With the won tipped to continue rising there's more pain in store for South Korean exporters, analysts say.
The South Korean rose 9 percent against the U.S. dollar over the past 12 months and hit a fresh six-year high at the end of May. A stronger won makes Korean exports less competitive, and it's starting to show.
Exports posted their worst decline in eight months in May, latest trade data showed. Exports fell 0.9 percent on year amid waning Chinese demand, compared with April's 9 percent increase. However, analysts noted that public holidays may have distorted the figure.
"[The stronger won] could leave exporters in a bit of bind," Shane Oliver, head of investment strategy at AMP Capital told CNBC.
"Obviously it has a negative impact if it keeps going up and it also hasn't been helped over the last year because the Japanese yen fell substantially and Korea lost competitiveness against Japan," he added, referring to the yen's 21 percent decline against the greenback in 2013.
South Korea – the world's seventh largest exporter – is home to some of the world's biggest smartphone, ship and industrial equipment makers. Exports accounted for 57 percent of South Korea's gross domestic product in 2012, World Bank data shows.
Bull run to continue
"We're positive on the won, especially against the yen," said Craig Chan, FX analyst at Nomura. "It can definitely strengthen quite significantly."

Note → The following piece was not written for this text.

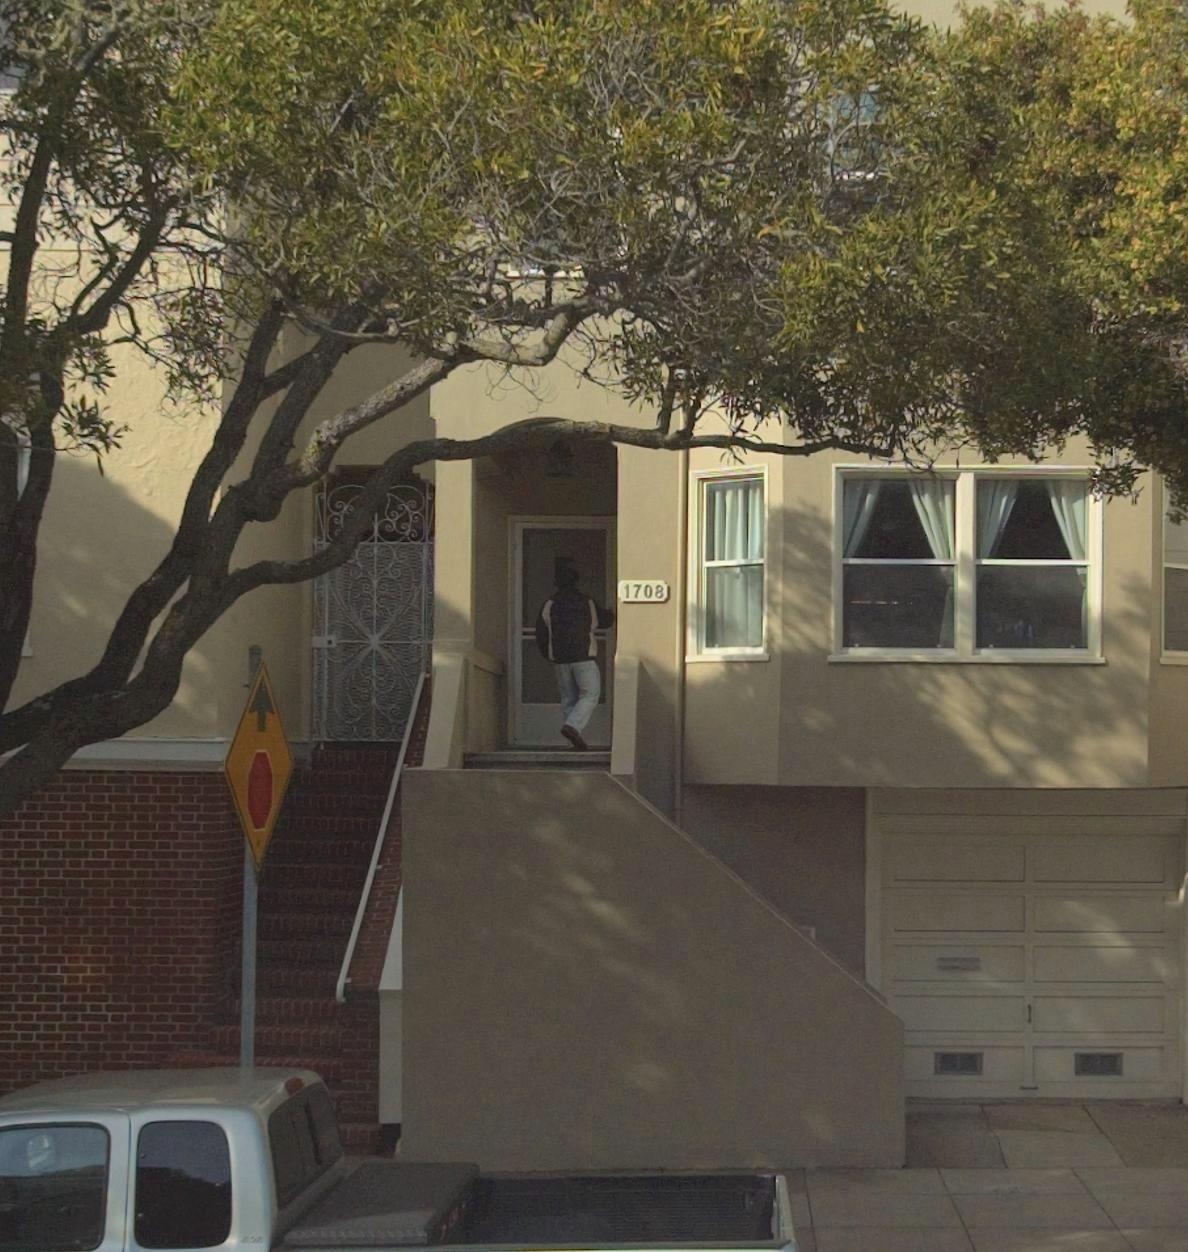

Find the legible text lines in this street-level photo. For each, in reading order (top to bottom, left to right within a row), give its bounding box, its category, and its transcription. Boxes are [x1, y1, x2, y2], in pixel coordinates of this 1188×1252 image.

[623, 582, 665, 600] StreetNumber: 1708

"If you look at broad valuations... I think it's still somewhat undervalued – not by much, but we're talking about… 3.5 percent on a trade-weighted basis," he added.
Officials also believe the won is undervalued. In April, the International Monetary Fund said the won was undervalued by as much as 8 percent and warned South Korea to limit foreign exchange intervention.
Meanwhile, Jonathan Cavenagh, senior FX strategist at Westpac Institutional Bank sees the won strengthening to 995 per dollar by the end of next quarter from 1,020 currently and easing back to 1,000 by year-end.
While a stronger won will affect exporters, Cavenagh doubts it will lead the Bank of Korea (BOK) to intervene to weaken its currency.
"Korean exporters tend to be price takers for their goods, so we suspect the bigger impact will be on profit margins. But we haven't seen a discernible impact at this stage and we don't think this will prevent dollar-won from dropping to 1,000 per dollar by year-end," he told CNBC.
The BOK has intervened to control currency volatility in the past, but most analysts agree that it would not attempt to reverse won strength. If anything, the central bank would likely attempt to slow won appreciation.
AMP Capital's Oliver agrees: "[The BOK's] inflation rate has started to bottom out, and is now edging up, which may explain why they're reluctant to ease further."
South Korea's current account is another factor behind the won's rise. The surplus surged to a record high of $9.81 billion in April up from around $2 billion two years earlier.
"The back drop for Korea is quite strong now, particularly in terms of the current account position. So there's no reason not to expect a continued trend move higher for the won," Cavenagh added.